Ils étaient plusieurs centaines à Rennes mercredi, dans un épais nuage de lacrymogènes et sous les jets puissants des canons à eau pour dénoncer « les réglementations et la persécution de la direction des affaires maritimes », mais aussi le prix du gazole et le « désengagement » de l’Etat. La confrontation, musclée, a duré plusieurs heures.
« On voudrait nous rendre enragés qu’on ne ferait pas mieux », résume le comité national des pêches dans une lettre ouverte adressée au président Macron que l’AFP a pu consulter.
La souveraineté alimentaire, tout le monde en parle, mais quand il s’agit de la concrétiser, il n’y a plus personne », enrage le président du comité Olivier Le Nézet dans ce courrier.
Il évoque des « agressions » devenues « intolérables » parce qu’elles « remettent en cause le fondement de notre métier, nourrir les Français et les Européens », alors que la flotte française a diminué de plus d’un quart en 20 ans et que la pêche nationale ne représente que 25% du poisson vendu sur les étals.
En toile de fond, un secteur durement affecté par la crise du Covid puis par le Brexit, qui a abouti à l’envoi à la casse de 90 navires, et plus récemment par le « plan d’action » de la Commission européenne visant à éliminer d’ici 2030 la pêche de fond (chaluts, dragues…) dans les aires marines protégées.
Lundi, une décision du Conseil d’Etat a mis le feu aux poudres: la plus haute juridiction administrative française, saisie par des associations de défense de l’environnement, a donné six mois au gouvernement pour fermer certaines zones de pêche dans l’Atlantique afin de préserver les dauphins dont les échouages se sont multipliés dans le golfe de Gascogne.
– « Double peine » –
« Depuis cinq ans, nos pêcheurs sont à l’initiative de programmes scientifiques et techniques pour déterminer des solutions d’évitement (sonars répulsifs, filets spéciaux pour éloigner les cétacés, NDLR), pour concilier activités de pêche et protection des dauphins (…). Le Conseil d’Etat vient de tout remettre en cause », affirme Olivier Le Nezet.
Interrogé par l’AFP, M. Le Nezet a « évidemment condamné » les débordements violents à Rennes – un tracteur a été lancé en direction des forces de l’ordre – tout en soulignant la « détresse de toute une profession ».
« Près de la moitié des 560 fileyeurs du golfe de Gascogne participent au plan d’action pour les dauphins. Ils cherchent des solutions avec des scientifiques. Cette décision du Conseil d’Etat, c’est une double peine », dit-il, estimant que c’est précisément la « bonne gestion » de la ressource halieutique dans le golfe de Gascogne qui attire les cétacés et explique au moins en partie l’augmentation des échouages.
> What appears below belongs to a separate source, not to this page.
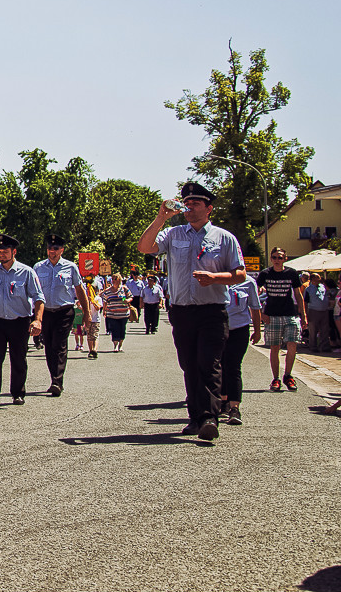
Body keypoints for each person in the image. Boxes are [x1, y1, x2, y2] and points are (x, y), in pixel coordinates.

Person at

« 75% des ressources sont gérées durablement en Europe, il faut faire plus. Mais on ne peut pas demander du jour au lendemain à un chalutier de se transformer en fileyeur », tempête-t-il, évoquant le projet européen d’interdiction du chalut de fond dans les aires marines protégées (AMP).
Lors du Salon de l’agriculture, Emmanuel Macron avait assuré les pêcheurs de son soutien sur ce dossier, alors que la filière est confrontée à la coûteuse décarbonation de sa flotte et fait face à une crise des recrutements.
Le comité des pêches estime que la seule interdiction des chaluts de fond reviendrait à « faire disparaître un tiers de la flotte », car les AMP représentent actuellement 12% des eaux européennes, mais jusqu’à « 74% des eaux en Bretagne ».
Dans la Manche, où plusieurs aires ont des fonds sablonneux, le comité demande « comment expliquer à un chalutier qu’il ne pourra plus passer » pour ne pas abîmer les fonds, alors qu' »au moindre coup de tabac, des millions de mètres cube de sable sont déplacés? »
« On doit faire du cas par cas, examiner les particularités de chaque zone », plaide Olivier Le Nézet. Au président, il demande « une pause dans cette avalanche de mauvais coups ».